Your assignment
Using the listing below, retype exactly the lines starting at the one with "vfov_deg: 46.8" and ending at the one with "f_number: 4", and include both.

Material for this exercise START

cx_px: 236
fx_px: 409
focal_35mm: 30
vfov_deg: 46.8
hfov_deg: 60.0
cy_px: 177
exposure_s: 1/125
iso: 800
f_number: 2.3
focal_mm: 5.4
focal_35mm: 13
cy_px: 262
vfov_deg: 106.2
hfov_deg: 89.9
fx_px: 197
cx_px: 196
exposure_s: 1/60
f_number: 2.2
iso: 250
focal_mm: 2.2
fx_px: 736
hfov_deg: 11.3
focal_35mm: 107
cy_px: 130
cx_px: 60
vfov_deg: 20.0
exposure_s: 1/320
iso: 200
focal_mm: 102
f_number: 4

Material for this exercise END
Material for this exercise START

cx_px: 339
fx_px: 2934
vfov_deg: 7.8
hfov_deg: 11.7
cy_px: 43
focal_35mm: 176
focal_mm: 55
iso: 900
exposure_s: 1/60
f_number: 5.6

Material for this exercise END

Task response
vfov_deg: 46.8
hfov_deg: 60.0
cy_px: 177
exposure_s: 1/125
iso: 800
f_number: 2.3
focal_mm: 5.4
focal_35mm: 13
cy_px: 262
vfov_deg: 106.2
hfov_deg: 89.9
fx_px: 197
cx_px: 196
exposure_s: 1/60
f_number: 2.2
iso: 250
focal_mm: 2.2
fx_px: 736
hfov_deg: 11.3
focal_35mm: 107
cy_px: 130
cx_px: 60
vfov_deg: 20.0
exposure_s: 1/320
iso: 200
focal_mm: 102
f_number: 4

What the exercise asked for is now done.